YOUR GOAL:
I would like each line of the data that holds the word "User" copied out.

DATA EXTRACTS:
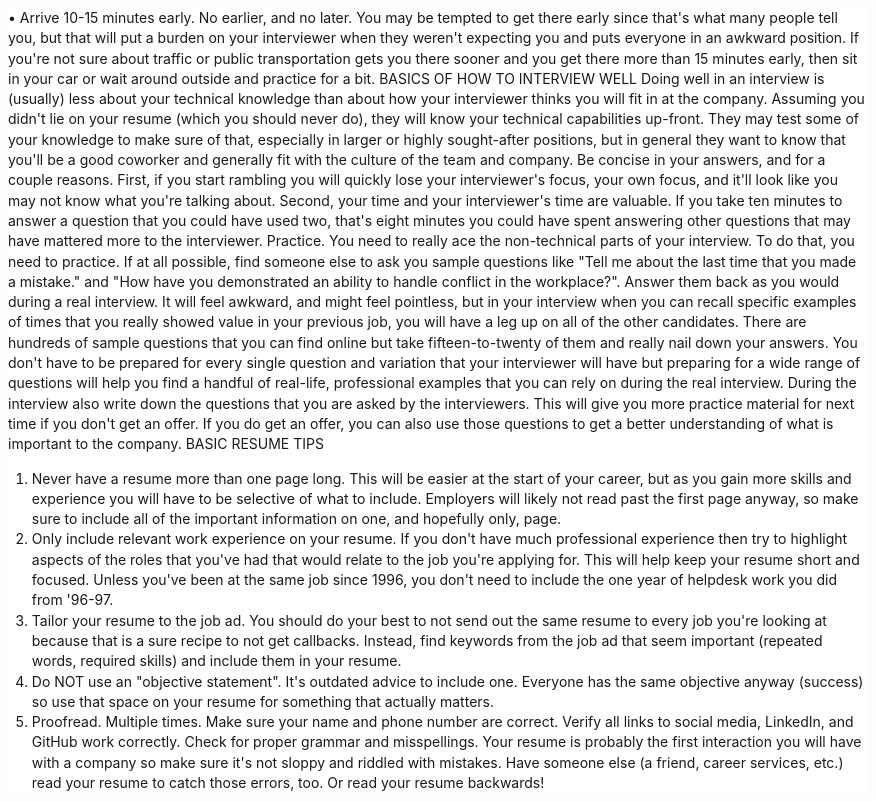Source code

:•	Arrive 10-15 minutes early. No earlier, and no later. You may be tempted to get there early since that's what many people tell you, but that will put a burden on your interviewer when they weren't expecting you and puts everyone in an awkward position. If you're not sure about traffic or public transportation gets you there sooner and you get there more than 15 minutes early, then sit in your car or wait around outside and practice for a bit.
BASICS OF HOW TO INTERVIEW WELL
Doing well in an interview is (usually) less about your technical knowledge than about how your interviewer thinks you will fit in at the company. Assuming you didn't lie on your resume (which you should never do), they will know your technical capabilities up-front. They may test some of your knowledge to make sure of that, especially in larger or highly sought-after positions, but in general they want to know that you'll be a good coworker and generally fit with the culture of the team and company.
Be concise in your answers, and for a couple reasons. First, if you start rambling you will quickly lose your interviewer's focus, your own focus, and it'll look like you may not know what you're talking about. Second, your time and your interviewer's time are valuable. If you take ten minutes to answer a question that you could have used two, that's eight minutes you could have spent answering other questions that may have mattered more to the interviewer.
Practice. You need to really ace the non-technical parts of your interview. To do that, you need to practice. If at all possible, find someone else to ask you sample questions like "Tell me about the last time that you made a mistake." and "How have you demonstrated an ability to handle conflict in the workplace?". Answer them back as you would during a real interview. It will feel awkward, and might feel pointless, but in your interview when you can recall specific examples of times that you really showed value in your previous job, you will have a leg up on all of the other candidates.
There are hundreds of sample questions that you can find online but take fifteen-to-twenty of them and really nail down your answers. You don't have to be prepared for every single question and variation that your interviewer will have but preparing for a wide range of questions will help you find a handful of real-life, professional examples that you can rely on during the real interview.
During the interview also write down the questions that you are asked by the interviewers. This will give you more practice material for next time if you don't get an offer. If you do get an offer, you can also use those questions to get a better understanding of what is important to the company.
BASIC RESUME TIPS
1.	Never have a resume more than one page long. This will be easier at the start of your career, but as you gain more skills and experience you will have to be selective of what to include. Employers will likely not read past the first page anyway, so make sure to include all of the important information on one, and hopefully only, page.
2.	Only include relevant work experience on your resume. If you don't have much professional experience then try to highlight aspects of the roles that you've had that would relate to the job you're applying for. This will help keep your resume short and focused. Unless you've been at the same job since 1996, you don't need to include the one year of helpdesk work you did from '96-97.
3.	Tailor your resume to the job ad. You should do your best to not send out the same resume to every job you're looking at because that is a sure recipe to not get callbacks. Instead, find keywords from the job ad that seem important (repeated words, required skills) and include them in your resume.
4.	Do NOT use an "objective statement". It's outdated advice to include one. Everyone has the same objective anyway (success) so use that space on your resume for something that actually matters.
5.	Proofread. Multiple times. Make sure your name and phone number are correct. Verify all links to social media, LinkedIn, and GitHub work correctly. Check for proper grammar and misspellings. Your resume is probably the first interaction you will have with a company so make sure it's not sloppy and riddled with mistakes. Have someone else (a friend, career services, etc.) read your resume to catch those errors, too. Or read your resume backwards!
 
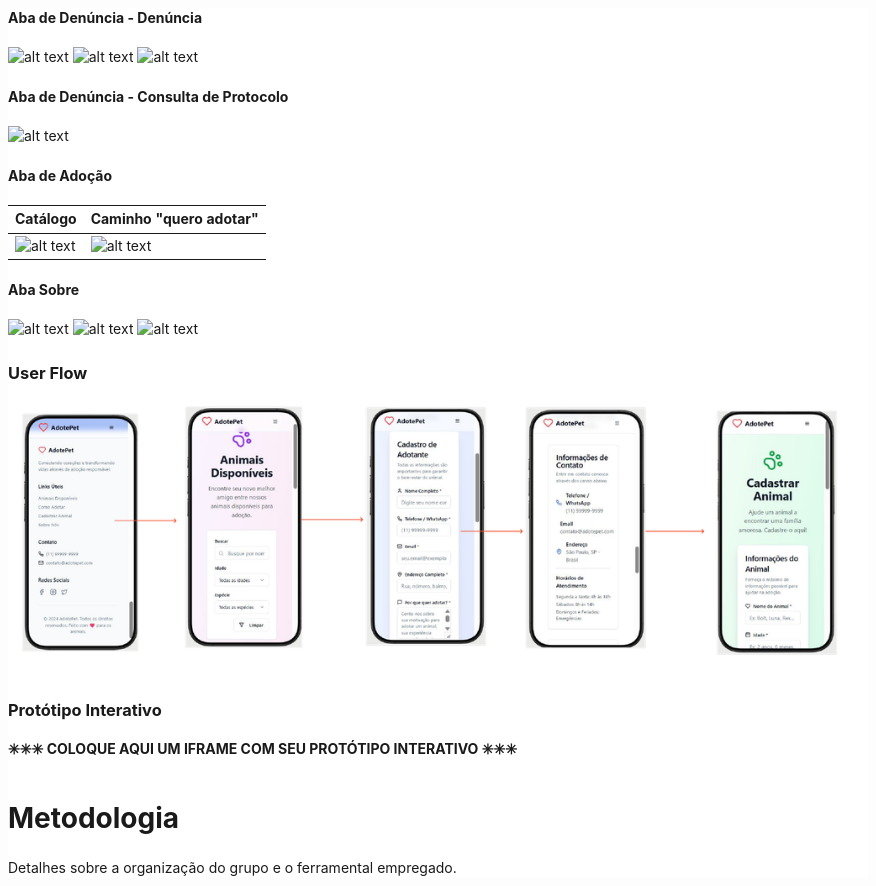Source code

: #### Aba de Denúncia - Denúncia

![alt text](<images/Protótipo de Telas/Tela 4.jpg>)
![alt text](<images/Protótipo de Telas/Tela 5.jpg>)
![alt text](<images/Protótipo de Telas/Tela 6.jpg>)

#### Aba de Denúncia - Consulta de Protocolo

![alt text](<images/Protótipo de Telas/Tela 7.jpg>)

#### Aba de Adoção

| Catálogo | Caminho "quero adotar" |
| -------- | ---------------------- |
| ![alt text](<images/Protótipo de Telas/Tela 8.jpg>) | ![alt text](<images/Protótipo de Telas/Tela 9.jpg>) |

#### Aba Sobre

![alt text](<images/Protótipo de Telas/Tela 10.jpg>)
![alt text](<images/Protótipo de Telas/Tela 11.jpg>)
![alt text](<images/Protótipo de Telas/Tela 12.jpg>)

### User Flow

![alt text](<images/User Flow.png>)

### Protótipo Interativo

**✳️✳️✳️ COLOQUE AQUI UM IFRAME COM SEU PROTÓTIPO INTERATIVO ✳️✳️✳️**

# Metodologia

Detalhes sobre a organização do grupo e o ferramental empregado.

OUTPUT OF THE TASK:
### User Flow
![alt text](<images/User Flow.png>)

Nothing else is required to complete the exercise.